UTF-8 Go and runes

UTF-8 is the most commonly used encoding. Google estimates that 50% of the pages that it sees are encoded in UTF-8. The ASCII set has the same encoding values in UTF-8, so a UTF-8 reader can read text consisting of just ASCII characters as well as text from the full Unicode set.

Go uses UTF-8 encoded characters in its strings. Each character is of type rune. This is a alias for int32 as a Unicode character can be 1, 2 or 4 bytes in UTF-8 encoding. In terms of characters, a string is an array of runes.

A string is also an array of bytes, but you have to be careful: only for the ASCII subset is a byte equal to a character. All other characters occupy two, three or four bytes.
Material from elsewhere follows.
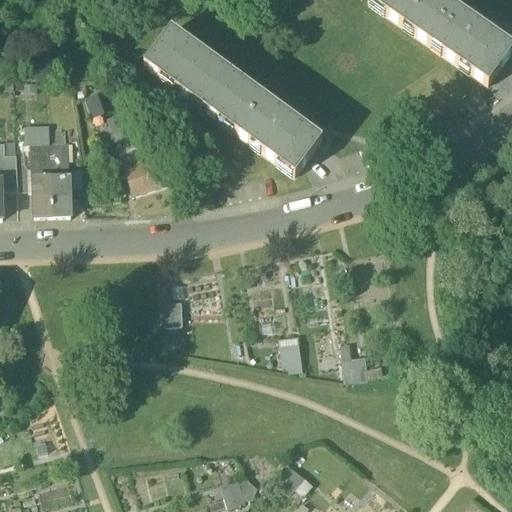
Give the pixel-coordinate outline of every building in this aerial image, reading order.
[(470,79),(487,92),(511,55),(456,16),(432,0),(373,0),(370,4),(388,16),(385,20),(402,32),(405,29),(416,36),(413,40),(431,52),(433,48),(444,56),(441,60),(459,72),(461,68),(472,76),(470,79)] [(368,8),(385,20),(388,16),(370,4),(368,8)] [(402,32),(413,40),(416,36),(405,29),(402,32)] [(279,166),(296,178),(320,147),(276,114),(218,70),(170,34),(144,70),(160,82),(163,78),(178,90),(176,94),(192,105),(194,102),(205,110),(202,113),(218,125),(221,122),(236,133),(234,137),(250,149),(253,146),(263,154),(261,157),(277,169),(279,166)] [(431,52),(441,60),(444,56),(433,48),(431,52)] [(459,72),(470,79),(472,76),(461,68),(459,72)] [(160,82),(176,94),(178,90),(163,78),(160,82)] [(105,119),(97,98),(83,103),(91,124),(105,119)] [(192,105),(202,113),(205,110),(194,102),(192,105)] [(107,124),(114,140),(132,132),(124,117),(107,124)] [(218,125),(234,137),(236,133),(221,122),(218,125)] [(22,151),(30,151),(49,150),(48,136),(48,131),(24,132),(24,142),(22,151)] [(114,140),(117,151),(136,143),(132,132),(114,140)] [(64,136),(48,136),(49,150),(65,149),(64,136)] [(117,151),(120,159),(126,157),(128,163),(143,158),(142,156),(136,143),(117,151)] [(250,149),(261,157),(263,154),(253,146),(250,149)] [(3,147),(3,149),(4,161),(15,161),(15,147),(3,147)] [(49,150),(50,184),(67,183),(67,175),(66,149),(65,149),(49,150)] [(30,160),(31,184),(50,184),(49,150),(30,151),(30,160)] [(122,165),(133,200),(166,189),(155,155),(143,158),(128,163),(122,165)] [(30,160),(15,161),(17,197),(32,196),(32,185),(31,185),(31,184),(30,160)] [(5,197),(17,197),(15,161),(4,161),(5,197)] [(294,182),(296,178),(279,166),(277,169),(294,182)] [(82,174),(67,175),(67,183),(68,183),(69,194),(83,194),(82,174)] [(68,183),(67,183),(50,184),(52,222),(70,222),(69,194),(68,183)] [(52,222),(50,184),(31,184),(31,185),(32,185),(32,196),(33,223),(52,222)] [(160,308),(161,329),(178,329),(177,307),(160,308)] [(277,375),(297,374),(295,349),(275,351),(277,375)] [(338,364),(339,387),(363,386),(361,362),(338,364)] [(268,486),(296,506),(309,488),(281,468),(268,486)] [(216,490),(221,511),(253,503),(247,482),(216,490)]
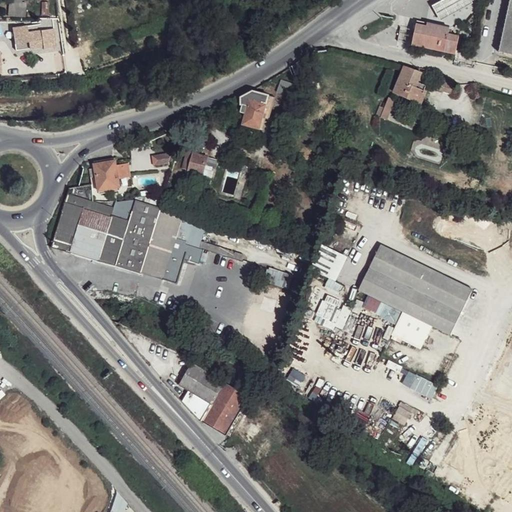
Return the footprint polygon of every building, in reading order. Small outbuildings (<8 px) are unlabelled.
[(24,0),(8,0),(8,17),(24,17),(24,0)] [(438,13),(443,20),(473,3),(471,0),(445,0),(434,6),(438,13)] [(511,14),(501,53),(511,55),(511,14)] [(53,18),(40,18),(41,24),(42,30),(54,29),(53,18)] [(418,23),(414,44),(456,53),(460,36),(451,34),(452,27),(429,22),(427,25),(418,23)] [(41,24),(14,29),(17,51),(44,47),(44,50),(57,48),(54,29),(42,30),(41,24)] [(309,54),(294,65),(307,70),(312,56),(310,55),(309,54)] [(407,66),(397,93),(423,103),(428,91),(417,87),(422,72),(407,66)] [(437,77),(434,84),(453,92),(457,83),(446,78),(447,75),(444,74),(443,77),(444,77),(443,79),(437,77)] [(282,80),(278,93),(296,97),(299,84),(282,80)] [(247,114),(244,125),(260,130),(264,119),(266,119),(270,106),(267,105),(270,95),(253,91),(242,97),(242,105),(244,105),(242,112),(247,114)] [(391,96),(382,118),(390,120),(397,99),(391,96)] [(153,149),(152,159),(166,160),(173,151),(153,149)] [(192,153),(188,170),(205,174),(209,156),(192,153)] [(128,158),(116,161),(119,178),(131,176),(128,158)] [(95,164),(100,190),(121,186),(119,178),(116,161),(95,164)] [(167,192),(138,196),(137,201),(162,208),(167,192)] [(68,195),(54,246),(100,260),(111,217),(86,209),(88,200),(68,195)] [(111,217),(100,260),(116,264),(123,243),(113,239),(117,227),(127,230),(132,214),(116,209),(88,201),(86,209),(111,217)] [(118,203),(116,209),(132,214),(137,201),(118,203)] [(123,243),(116,264),(143,272),(153,241),(162,208),(137,201),(132,214),(127,230),(123,243)] [(162,208),(153,241),(176,248),(180,236),(188,237),(194,217),(162,208)] [(117,227),(113,239),(123,243),(127,230),(117,227)] [(189,238),(187,246),(242,262),(245,254),(189,238)] [(153,241),(143,272),(165,279),(176,248),(153,241)] [(381,244),(359,290),(450,335),(472,289),(381,244)] [(336,282),(348,257),(327,247),(314,272),(336,282)] [(264,258),(261,267),(268,270),(292,278),(302,281),(305,271),(264,258)] [(268,270),(263,281),(289,289),(292,278),(268,270)] [(308,307),(320,314),(331,295),(319,288),(308,307)] [(194,364),(182,385),(186,388),(213,405),(208,414),(205,421),(227,433),(249,397),(194,364)] [(186,388),(182,398),(208,414),(213,405),(186,388)] [(113,511),(114,511),(117,511),(121,511),(125,500),(116,489),(108,511),(113,511)] [(206,490),(200,495),(206,501),(212,496),(206,490)]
This means that the length of a string in characters (runes) is generally not the same as the length of its byte array. They are only equal when the string consists of ASCII characters only.

The following program fragment illustrates this. If we take a UTF-8 string and test its length, you get the length of the underlying byte array. But if you cast the string to an array of runes []rune then you get an array of the Unicode code points which is generally the number of characters:

  1. str := "百度一下,你就知道"
  2. println("String length", len([]rune(str)))
  3. println("Byte length", len(str))

prints

  1. String length 9
  2. Byte length 27

UTF-8 client and server

Possibly surprisingly, you need do nothing special to handle UTF-8 text in either the client or the server. The underlying data type for a UTF-8 string in Go is a byte array, and as we saw just above, Go looks after encoding the string into 1, 2, 3 or 4 bytes as needed. The length of the string is the length of the byte array, so you write any UTF-8 string by writing the byte array.

Similarly to read a string, you just read into a byte array and then cast the array to a string using string([]byte). If Go cannot properly decode bytes into Unicode characters, then it gives the Unicode Replacement Character \uFFFD. The length of the resulting byte array is the length of the legal portion of the string.

So the clients and servers given in earlier chapters work perfectly well with UTF-8 encoded text.

ASCII client and server

The ASCII characters have the same encoding in ASCII and in UTF-8. So ordinary UTF-8 character handling works fine for ASCII characters. No special handling need to be done.